COMPONENTS: The expected slowing in the headline metrics is primarily due to the fall in energy prices (core CPI Y/Y expected to accelerate, showing price gains in other sectors). JPM believes the fall in gasoline prices will help put energy CPI -3.6%. The desk adds prices for some food commodities are also moving down lately and expect some easing in the rate of food price inflation. On the core metrics JPM are looking for a 0.5% M/M rise and a Y/Y rate of 6.1%, which they write is a solid gain but "it would represent at least some moderation in the monthly rate of core inflation relative to the even stronger figures that were reported for April, May, and June". On rents, JPM expects these to remain strong but are looking for some moderation relative to the robust increase in June, and are looking for an increase of 0.66% for the tenants rent and a 0.67% gain in owners equivalent rent. The bank looks for a decline in travel prices in July with lodging prices down 0.1% and public transport down 2.0%. The desk also adds that vehicle prices saw strong gains in May and June and they are now expecting softer changes for July with new vehicle prices +0.1% and used vehicles -0.2%. Meanwhile, JPM forecasts apparel inflation -0.1%, medical inflation +0.4%, and communication prices -0.2%.

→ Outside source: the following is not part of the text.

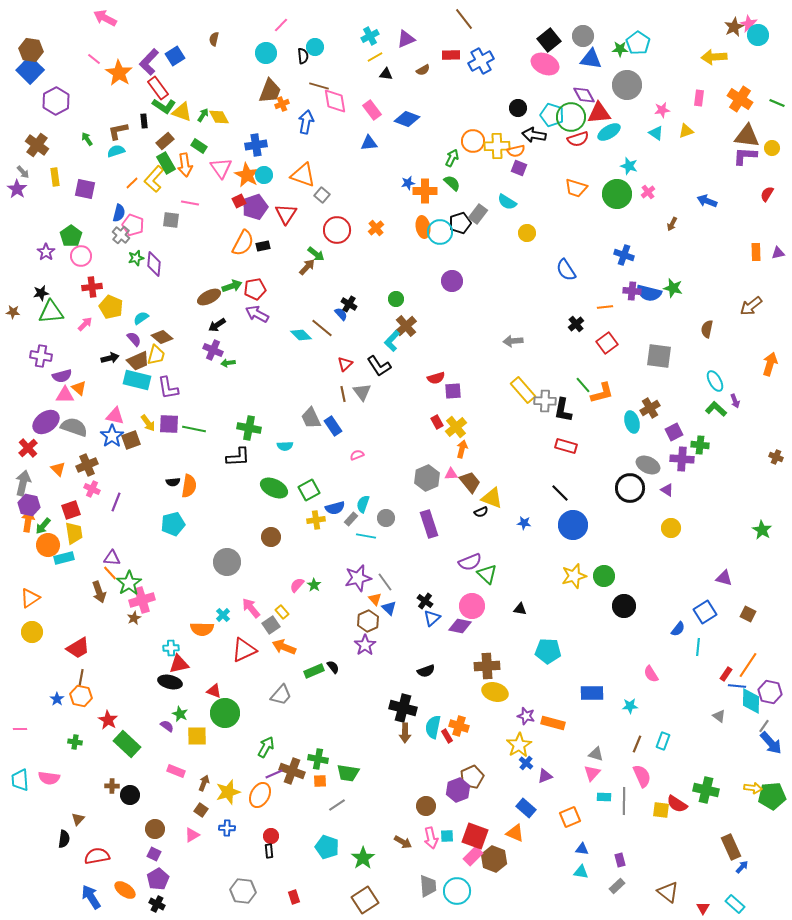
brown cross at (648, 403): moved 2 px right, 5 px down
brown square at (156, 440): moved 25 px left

FED: Fed speak is set to pick up after the CPI report, Fed's Evans and Kashkari are due on Wednesday after the CPI report while Daly is to speak on Thursday and we will likely have more unscheduled speakers. We will be looking to their remarks for clues to gauge their appetite for another 75bp move in September and to see how high the Fed is willing to go, and for how long. The strong jobs report helped put to rest fears of a recession after the two consecutive quarters of contraction given the very strong labour market. However, with US CPI released on Wednesday, this will likely have more influence on the Fed's thinking giving inflation is their priority. SGH Macro's Tim Duy writes "An equal to, or worse-than-expected, July core-CPI print will likely back the Fed into another 75bp rate hike in September." Even in the wake of the employment report, Fed's Bowman suggested "similar-sized" rate hikes should be continued until inflation sees a meaningful decline, while Daly reiterated the Fed is nowhere done on their inflation fight while 50bp is not the only option on the table.
KEY UPCOMING DATA POINTS
- US CPI (July): Wednesday 10th August.
- US PCE (July): Friday 26th August.
- US NFP (August): Friday 2nd September.
- US CPI (August): Tuesday 13th September.
- US FOMC: Wednesday 21st September.
- US PCE (August): Friday September 30th.